Published on March 27th, 2014 📆 | 4201 Views ⚑0
Multiple Vulnerabilities in Firefox for Android
The Android operating system has hardened its security with application Sandboxing features to ensure that no application can access sensitive information held by another without proper privileges.
Android applications communicate with each other through Intents and these intents can be abused by hackers to provide a channel for a malicious application to inject malicious data into a target, potentially vulnerable application.
Security Researchers at IBM have discovered multiple vulnerabilities in Firefox for Android platform that allow a malicious application to leak the sensitive information related to the user's profile.
Where the random name for user's profile is used to prevent unwanted access to this directory in case of Firefox exploitation.
Researchers developed an exploit to brute-force the <RANDOM-STRING> Firefox profile directory name in a practical amount of time CVE-2014-1516) and successfully bypassed Android’s sandbox to obtain the sensitive data reside in that directory, including users' cookies, browsing history and cache information.
For successful exploitation, an attacker can create a specially crafted HTML file, that will force Firefox to load the files including inside the user profile directory using an Intent.
Downloaded files with the exploit code will be saved automatically to the SD card at location /mnt/sdcard/Download, that can be read by the attacker using any malicious Android app.
1.) Profile Directory Name Weak Randomization (CVE-2014-1516) - The Attacker who knows the seed of the Pseudo-Random Number Generator (PRNG) can easily predict its output and eventually the generated Firefox Profile name.
2.) Profile Directory Name Leaks to Android System Log (CVE-2014-1484) - Android operating system writes the randomly generated Firefox user's Profile Directory Name in the Android System Log (logcat) at various locations, that can be used to steal private information.

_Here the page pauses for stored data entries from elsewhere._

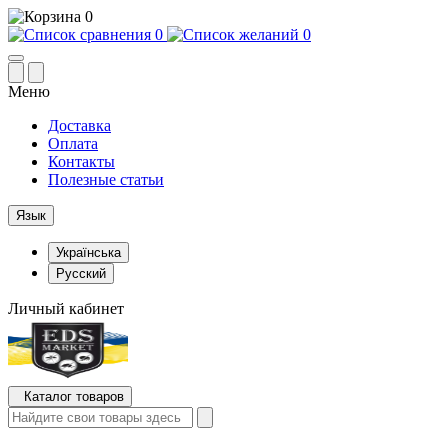
0
0
0
Меню
Доставка
Оплата
Контакты
Полезные статьи
Язык
Українська
Русский
Личный кабинет
Каталог товаров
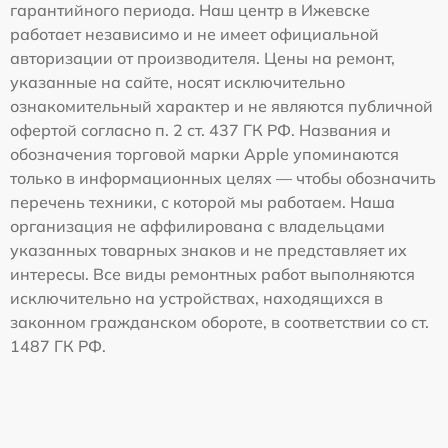
гарантийного периода. Наш центр в Ижевске
работает независимо и не имеет официальной
авторизации от производителя. Цены на ремонт,
указанные на сайте, носят исключительно
ознакомительный характер и не являются публичной
офертой согласно п. 2 ст. 437 ГК РФ. Названия и
обозначения торговой марки Apple упоминаются
только в информационных целях — чтобы обозначить
перечень техники, с которой мы работаем. Наша
организация не аффилирована с владельцами
указанных товарных знаков и не представляет их
интересы. Все виды ремонтных работ выполняются
исключительно на устройствах, находящихся в
законном гражданском обороте, в соответствии со ст.
1487 ГК РФ.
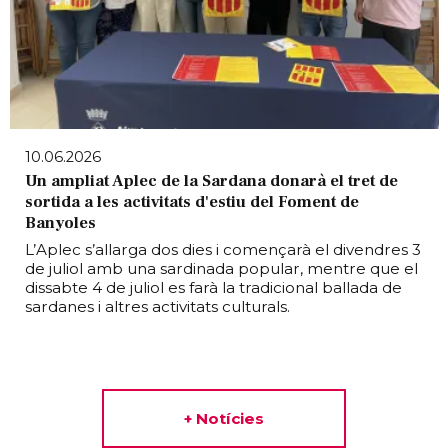
10.06.2026
Un ampliat Aplec de la Sardana donarà el tret de
sortida a les activitats d'estiu del Foment de
Banyoles
L’Aplec s’allarga dos dies i començarà el divendres 3
de juliol amb una sardinada popular, mentre que el
dissabte 4 de juliol es farà la tradicional ballada de
sardanes i altres activitats culturals.
+ Notícies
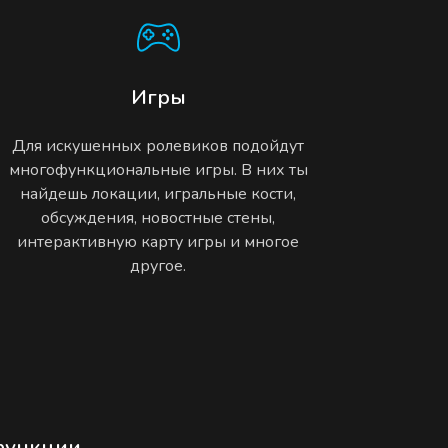
Игры
Для искушенных ролевиков подойдут
многофункциональные игры. В них ты
найдешь локации, игральные кости,
обсуждения, новостные стены,
интерактивную карту игры и многое
другое.
функции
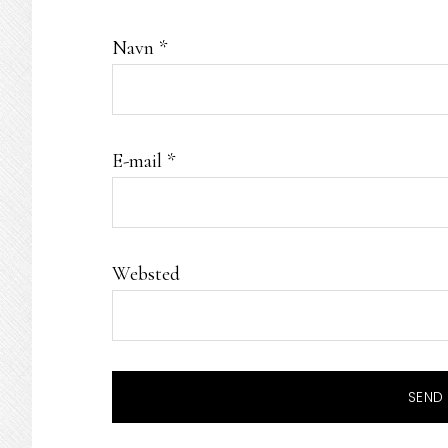
Navn
*
E-mail
*
Websted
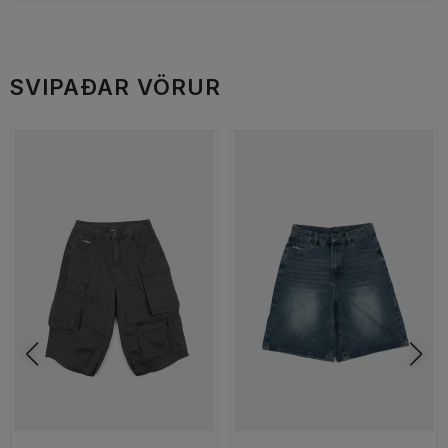
SVIPAÐAR VÖRUR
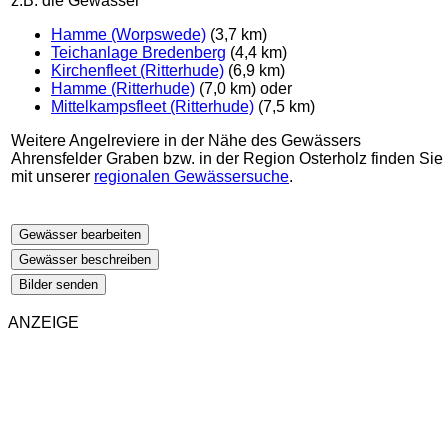
z.B. die Gewässer
Hamme (Worpswede)
(3,7 km)
Teichanlage Bredenberg
(4,4 km)
Kirchenfleet (Ritterhude)
(6,9 km)
Hamme (Ritterhude)
(7,0 km) oder
Mittelkampsfleet (Ritterhude)
(7,5 km)
Weitere Angelreviere in der Nähe des Gewässers
Ahrensfelder Graben bzw. in der Region Osterholz finden Sie
mit unserer
regionalen Gewässersuche
.
Gewässer bearbeiten
Gewässer beschreiben
Bilder senden
ANZEIGE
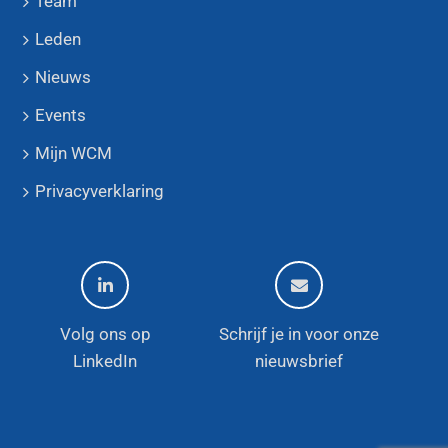
Team
Leden
Nieuws
Events
Mijn WCM
Privacyverklaring
Volg ons op
Schrijf je in voor onze
LinkedIn
nieuwsbrief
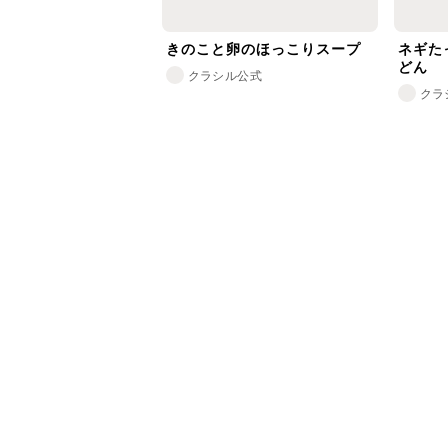
きのこと卵のほっこりスープ
ネギた
どん
クラシル公式
クラ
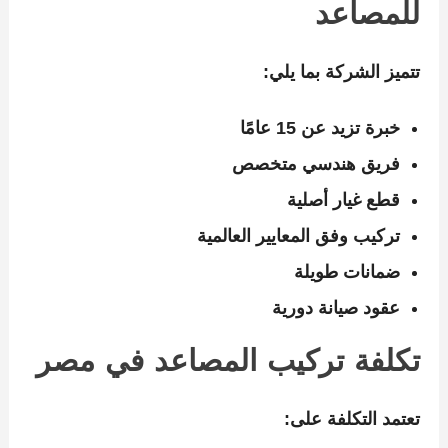
للمصاعد
تتميز الشركة بما يلي:
خبرة تزيد عن 15 عامًا
فريق هندسي متخصص
قطع غيار أصلية
تركيب وفق المعايير العالمية
ضمانات طويلة
عقود صيانة دورية
تكلفة تركيب المصاعد في مصر
تعتمد التكلفة على:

In Android version 4.0 and below, installed apps with READ_LOGS permission can easily read Android system logs to identify the name of the Firefox user profile folder.
3.) Automatic File Download to SD Card (CVE-2014-1515) - Firefox for Android will download any file automatically to the SD card, if not of any known extension. Malicious apps with READ_EXTERNAL_STORAGE permission can read files from the SD card to extract non-renderable data such as the cookies database.
4.) Crash Reporter File Manipulation (CVE-2014-1506) - In cases where the application crashes, Firefox sends the crash dumps located in /data/data/org.mozilla.firefox/files/mozilla/Crash Reports/pending on the device file system. Using the exploit, an attacker can manipulate the crash report file path to the Android Log file in order to steal it.